Background about mike
: mike
builds the documentation and commits it as a new directory to the gh-pages branch. Each directory corresponds to one version of the documentation. Additionally, mike
maintains a json in the root of gh-pages with the mappings of versions/aliases for each of the directories available. With aliases you can define extra names like dev
or latest
, to indicate stable and unstable releases.
- Currently we are using our own version of
keras-autodoc
pip install git+https://github.com/logicalclocks/keras-autodoc
- Install HSFS with
docs
extras:
pip install -e ".[python,dev,docs]"
- To build the docs, first run the auto doc script:
cd ..
python auto_doc.py
Option 1: Build only current version of docs#
- Either build the docs, or serve them dynamically:
Note: Links and pictures might not resolve properly later on when checking with this build. The reason for that is that the docs are deployed with versioning on docs.hopsworks.ai and therefore another level is added to all paths, e.g. docs.hopsworks.ai/[version-or-alias]
. Using relative links should not be affected by this, however, building the docs with version (Option 2) is recommended.
mkdocs build
# or
mkdocs serve
Option 2 (Preferred): Build multi-version doc with mike
#
Versioning on docs.hopsworks.ai#
On docs.hopsworks.ai we implement the following versioning scheme:
- current master branches (e.g. of hsfs corresponding to master of Hopsworks): rendered as current Hopsworks snapshot version, e.g. 2.2.0-SNAPSHOT [dev], where
dev
is an alias to indicate that this is an unstable version. - the latest release: rendered with full current version, e.g. 2.1.5 [latest] with
latest
alias to indicate that this is the latest stable release. - previous stable releases: rendered without alias, e.g. 2.1.4.
Build Instructions#
-
For this you can either checkout and make a local copy of the
upstream/gh-pages
branch, wheremike
maintains the current state of docs.hopsworks.ai, or just build documentation for the branch you are updating:Building one branch:
Checkout your dev branch with modified docs:
git checkout [dev-branch]
Generate API docs if necessary:
python auto_doc.py
Build docs with a version and alias
mike deploy [version] [alias] --update-alias # for example, if you are updating documentation to be merged to master, # which will become the new SNAPSHOT version: mike deploy 2.2.0-SNAPSHOT dev --update-alias # if you are updating docs of the latest stable release branch mike deploy [version] latest --update-alias # if you are updating docs of a previous stable release branch mike deploy [version]
If no gh-pages branch existed in your local repository, this will have created it.

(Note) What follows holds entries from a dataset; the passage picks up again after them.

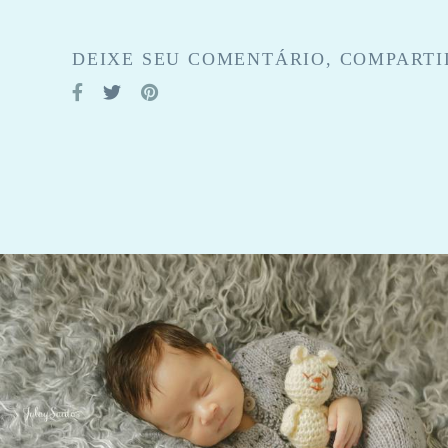
DEIXE SEU COMENTÁRIO, COMPARTI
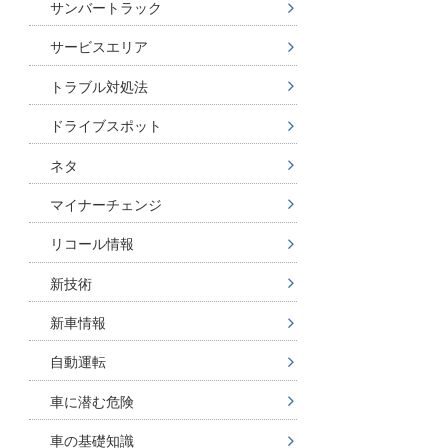
サンバートラック
サービスエリア
トラブル対処法
ドライブスポット
ネタ
マイナーチェンジ
リコール情報
新技術
新車情報
自動運転
車に潜む危険
車の基礎知識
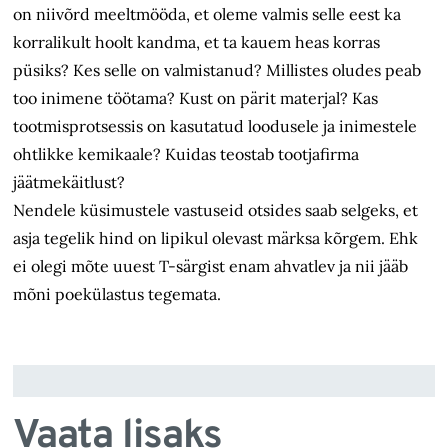
on niivõrd meeltmööda, et oleme valmis selle eest ka
korralikult hoolt kandma, et ta kauem heas korras
püsiks? Kes selle on valmistanud? Millistes oludes peab
too inimene töötama? Kust on pärit materjal? Kas
tootmisprotsessis on kasutatud loodusele ja inimestele
ohtlikke kemikaale? Kuidas teostab tootjafirma
jäätmekäitlust?
Nendele küsimustele vastuseid otsides saab selgeks, et
asja tegelik hind on lipikul olevast märksa kõrgem. Ehk
ei olegi mõte uuest T-särgist enam ahvatlev ja nii jääb
mõni poe­külastus tegemata.
Vaata lisaks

Important: If no previous docs were built, you will have to choose a version as default to be loaded as index, as follows
mike set-default [version-or-alias]
You can now checkout the gh-pages branch and serve:
git checkout gh-pages mike serve
You can also list all available versions/aliases:
mike list
Delete and reset your local gh-pages branch:
mike delete --all # or delete single version mike delete [version-or-alias]

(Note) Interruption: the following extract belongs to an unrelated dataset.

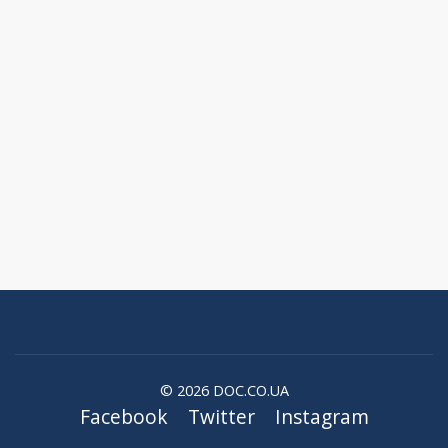
© 2026 DOC.CO.UA
Facebook
Twitter
Instagram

Adding new API documentation#
To add new documentation for APIs, you need to add information about the method/class to document to the auto_doc.py
script:
PAGES = {
"connection.md": [
"hsfs.connection.Connection.connection"
]
"new_template.md": [
"module",
"xyz.asd"
]
}
Now you can add a template markdown file to the docs/templates
directory with the name you specified in the auto-doc script. The new_template.md
file should contain a tag to identify the place at which the API documentation should be inserted:
## The XYZ package
{{module}}
Some extra content here.
!!! example
```python
import xyz
```
{{xyz.asd}}
Finally, run the auto_doc.py
script, as decribed above, to update the documentation.
For information about Markdown syntax and possible Admonitions/Highlighting etc. see the Material for Mkdocs themes reference documentation.